Perhaps believing Apple Computer’s position that HyperCard is system software and not a database program, the creators of the survey choose not list HyperCard. That could mean only one thing: Legionnaire’s Disease of the Macintosh Community — HyperAngst — had claimed another victim.

HyperAngst: 1) a condition in which you are not sure if HyperCard would survive as a real program if it were not given away for free with every new Macintosh. 2) a condition in which you aren’t sure if HyperCard is the solution to all the world’s problems, or a jack-of-all-trades and master of none. 3) the paranoid certainty that all stackware developers are actually agents of a secret coalition of mass storage manufacturers.

An art director of my acquaintance told me last week that she had finally bought an SE with Illustrator and XPress, and asked if I could give her some pointers on using her system. The first thing she wanted to do was to learn HyperCard, because the salesman had told her she had to do that before she did anything else.

Consultants run into this all the time, I’m sure. A new Mac in a new installation with a new user, and all of a sudden HyperCard rears its ugly head. The user feels he or she should be using it because Apple thinks enough of the program to include it with the hardware, and the consultant feels the need to support HyperCard because it is system software after all, right? And yet the user doesn’t really know what he or she wants to do with the darn thing and the consultant isn’t sure how to tell them to do it.

I happen to like HyperCard for some things. I keep my address book information in a stack because neither QuickDex nor Filemaker offers the type of data control I need, but dBASE Mac is too slow and 4th Dimension is overkill (and too expensive for a flat-file application such as mine). I also use it for some limited programming instead of BASIC or Pascal because I can get things done quickly, if not cleanly.

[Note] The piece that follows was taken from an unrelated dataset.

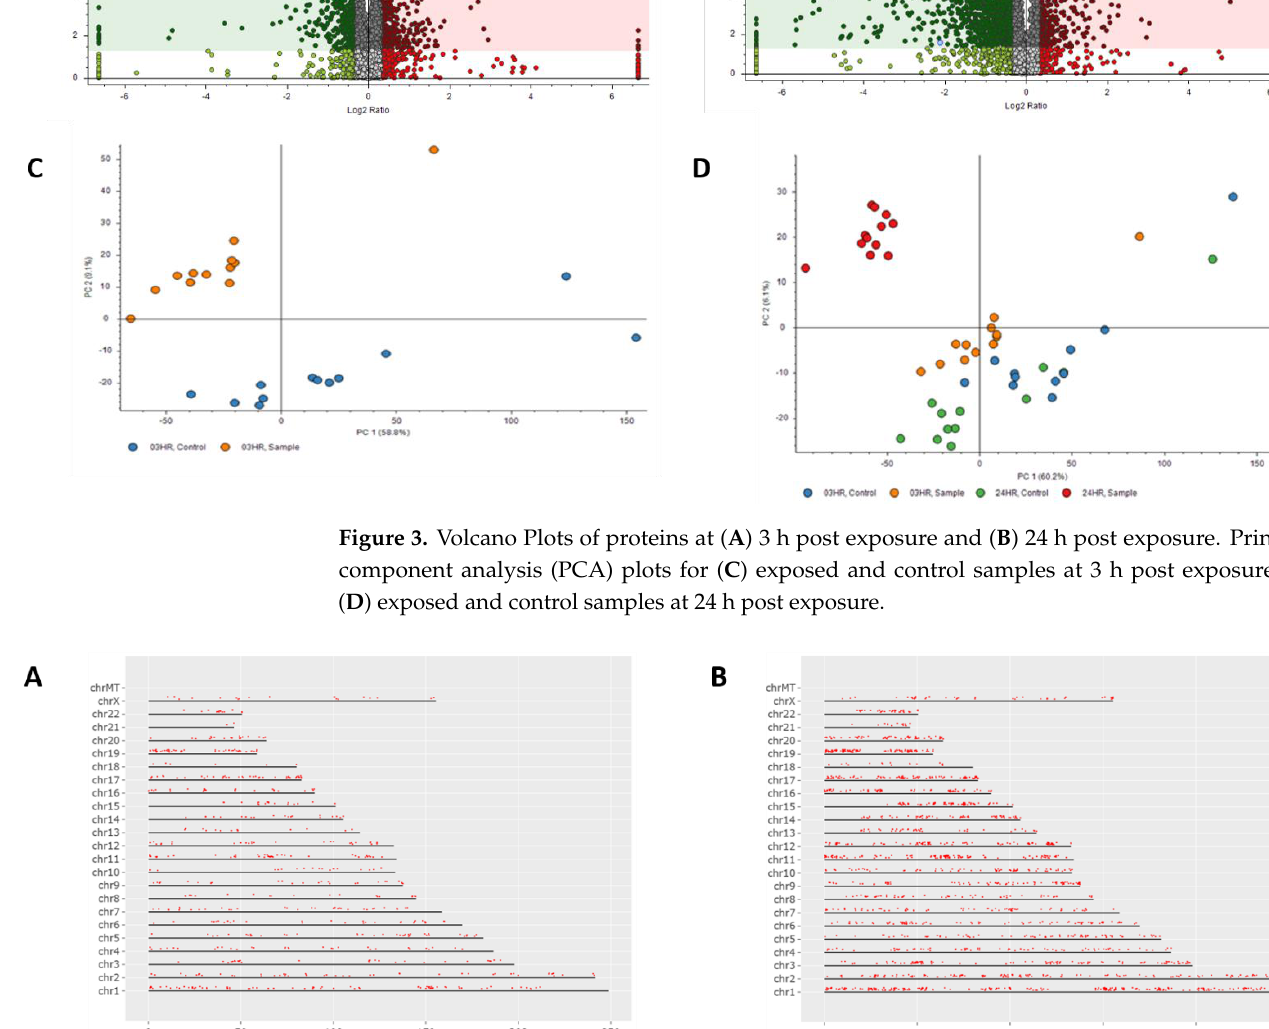
Figure 5. Bar graphs of the grouped abundances of ( A ) plasminogen activator inhibitor 2 (PAI2) expression profile across the control groups and the 3 h and 24 h exposures, ( B ) Urokinase plasmin- ogen activator surface receptor dysregulation at the 3 h and 24 h marks indicating an upregulation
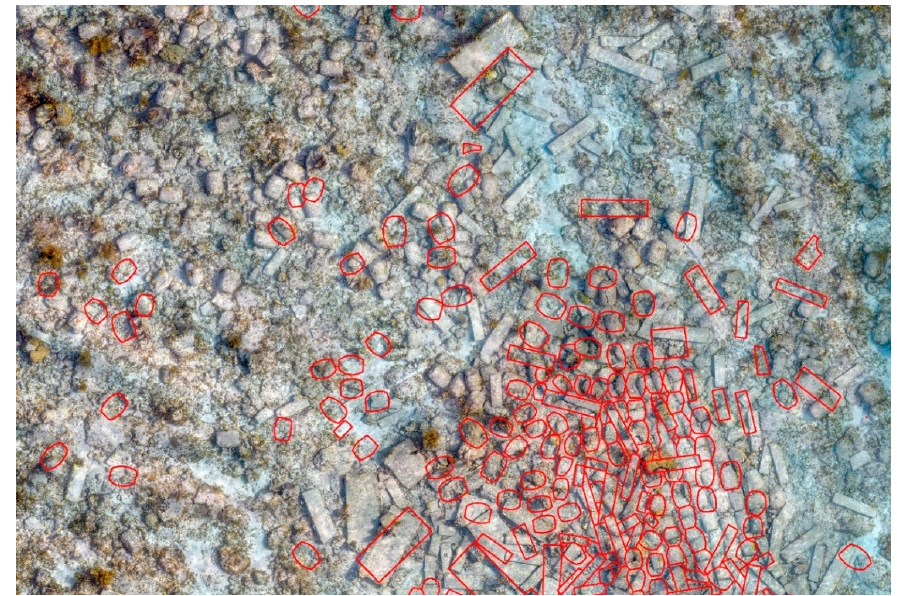
Figure 11. NPS hand drawn site plan from 1990 superimposed over the SfM model orthophoto.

This actually brings up another question: is HyperCard the BASIC language of the Macintosh? If it is, may the saints preserve us. As confusing as most programming languages are for most of us, at least you can look at a program listing and see all the elements you are dealing with. With HyperCard, why, you might have bits and pieces of program code hidden virtually anywhere. Is there a script for that field? Have to look and find out. How come this button does what I want even though there is no script to go with it? Sounds like HyperCard is passing handlers up the hierarchy, whatever that means.

HyperCard is a database program that doesn’t do reports. HyperCard does math but don’t ask it to do your accounting. HyperCard handles words but don’t expect to write a book with it. HyperCard is a bit-mapped art program in an era of laser printers. HyperCard is kinda like hypertext, only different. HyperCard could provide a graphic interface for communications programs, except that it works too slowly. Semanticists must love HyperCard because whenever you attempt to define it as being something, it actually turns out to be something else.

I have a simple, two-step procedure to sorting out this whole mess. First, we declare a moratorium on new stackware. This really won’t help much of anything, but at least we can relax for a minute without having to worry about missing some great piece of HyperCard programming that gives us all a reason for living.

Second, we wait and see how Silicone Beach software markets its new HyperCard work-alike program when it comes out in a couple months. There is nothing like a little advertising to help you figure out why you want something that you’re not even sure you need.